Extracted page text data:
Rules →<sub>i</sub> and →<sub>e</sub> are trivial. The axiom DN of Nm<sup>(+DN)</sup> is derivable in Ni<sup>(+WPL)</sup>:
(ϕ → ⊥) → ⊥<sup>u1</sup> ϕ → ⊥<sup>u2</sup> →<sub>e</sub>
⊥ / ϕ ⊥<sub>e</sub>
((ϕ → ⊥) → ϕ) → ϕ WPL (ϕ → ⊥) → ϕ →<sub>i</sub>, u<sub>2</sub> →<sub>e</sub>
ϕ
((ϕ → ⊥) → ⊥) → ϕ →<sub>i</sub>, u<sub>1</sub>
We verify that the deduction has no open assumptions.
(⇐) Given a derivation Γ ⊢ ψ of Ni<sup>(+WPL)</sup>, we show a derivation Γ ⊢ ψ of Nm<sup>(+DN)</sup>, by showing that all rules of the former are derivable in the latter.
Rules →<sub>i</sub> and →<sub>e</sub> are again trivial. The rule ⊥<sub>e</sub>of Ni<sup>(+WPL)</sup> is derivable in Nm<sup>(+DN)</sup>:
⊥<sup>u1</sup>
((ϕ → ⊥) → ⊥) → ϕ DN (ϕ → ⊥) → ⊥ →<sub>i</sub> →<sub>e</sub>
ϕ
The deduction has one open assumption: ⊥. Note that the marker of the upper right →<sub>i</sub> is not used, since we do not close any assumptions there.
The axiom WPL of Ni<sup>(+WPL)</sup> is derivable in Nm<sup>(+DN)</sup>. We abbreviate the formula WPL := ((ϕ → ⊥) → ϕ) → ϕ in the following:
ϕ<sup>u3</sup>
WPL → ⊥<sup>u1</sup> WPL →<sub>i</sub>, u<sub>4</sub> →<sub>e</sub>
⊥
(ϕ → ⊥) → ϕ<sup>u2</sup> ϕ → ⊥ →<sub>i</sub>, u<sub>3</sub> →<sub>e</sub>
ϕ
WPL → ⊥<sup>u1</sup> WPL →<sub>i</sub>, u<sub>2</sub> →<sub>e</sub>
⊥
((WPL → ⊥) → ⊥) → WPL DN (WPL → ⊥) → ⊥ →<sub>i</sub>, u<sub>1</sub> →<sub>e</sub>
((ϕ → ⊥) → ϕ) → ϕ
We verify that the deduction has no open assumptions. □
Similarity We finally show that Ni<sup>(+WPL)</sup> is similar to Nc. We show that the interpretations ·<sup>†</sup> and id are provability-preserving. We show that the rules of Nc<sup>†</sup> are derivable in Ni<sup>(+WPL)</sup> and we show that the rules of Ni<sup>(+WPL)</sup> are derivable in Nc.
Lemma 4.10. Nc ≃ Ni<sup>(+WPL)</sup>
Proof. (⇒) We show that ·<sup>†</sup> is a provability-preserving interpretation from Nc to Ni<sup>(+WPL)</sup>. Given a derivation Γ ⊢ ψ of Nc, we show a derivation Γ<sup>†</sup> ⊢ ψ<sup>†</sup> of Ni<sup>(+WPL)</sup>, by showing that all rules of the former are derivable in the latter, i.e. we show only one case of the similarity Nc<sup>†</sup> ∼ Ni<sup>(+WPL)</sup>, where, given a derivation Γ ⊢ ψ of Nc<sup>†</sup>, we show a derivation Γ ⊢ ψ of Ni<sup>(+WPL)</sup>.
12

● **What to produce**
Copy, word for word, the line that contains "(ϕ → ⊥) → ϕ<sup>u2</sup>" and every line after it through the end of the records, and nothing else.

● **Exercise answer**
(ϕ → ⊥) → ϕ<sup>u2</sup> ϕ → ⊥ →<sub>i</sub>, u<sub>3</sub> →<sub>e</sub>
ϕ
WPL → ⊥<sup>u1</sup> WPL →<sub>i</sub>, u<sub>2</sub> →<sub>e</sub>
⊥
((WPL → ⊥) → ⊥) → WPL DN (WPL → ⊥) → ⊥ →<sub>i</sub>, u<sub>1</sub> →<sub>e</sub>
((ϕ → ⊥) → ϕ) → ϕ
We verify that the deduction has no open assumptions. □
Similarity We finally show that Ni<sup>(+WPL)</sup> is similar to Nc. We show that the interpretations ·<sup>†</sup> and id are provability-preserving. We show that the rules of Nc<sup>†</sup> are derivable in Ni<sup>(+WPL)</sup> and we show that the rules of Ni<sup>(+WPL)</sup> are derivable in Nc.
Lemma 4.10. Nc ≃ Ni<sup>(+WPL)</sup>
Proof. (⇒) We show that ·<sup>†</sup> is a provability-preserving interpretation from Nc to Ni<sup>(+WPL)</sup>. Given a derivation Γ ⊢ ψ of Nc, we show a derivation Γ<sup>†</sup> ⊢ ψ<sup>†</sup> of Ni<sup>(+WPL)</sup>, by showing that all rules of the former are derivable in the latter, i.e. we show only one case of the similarity Nc<sup>†</sup> ∼ Ni<sup>(+WPL)</sup>, where, given a derivation Γ ⊢ ψ of Nc<sup>†</sup>, we show a derivation Γ ⊢ ψ of Ni<sup>(+WPL)</sup>.
12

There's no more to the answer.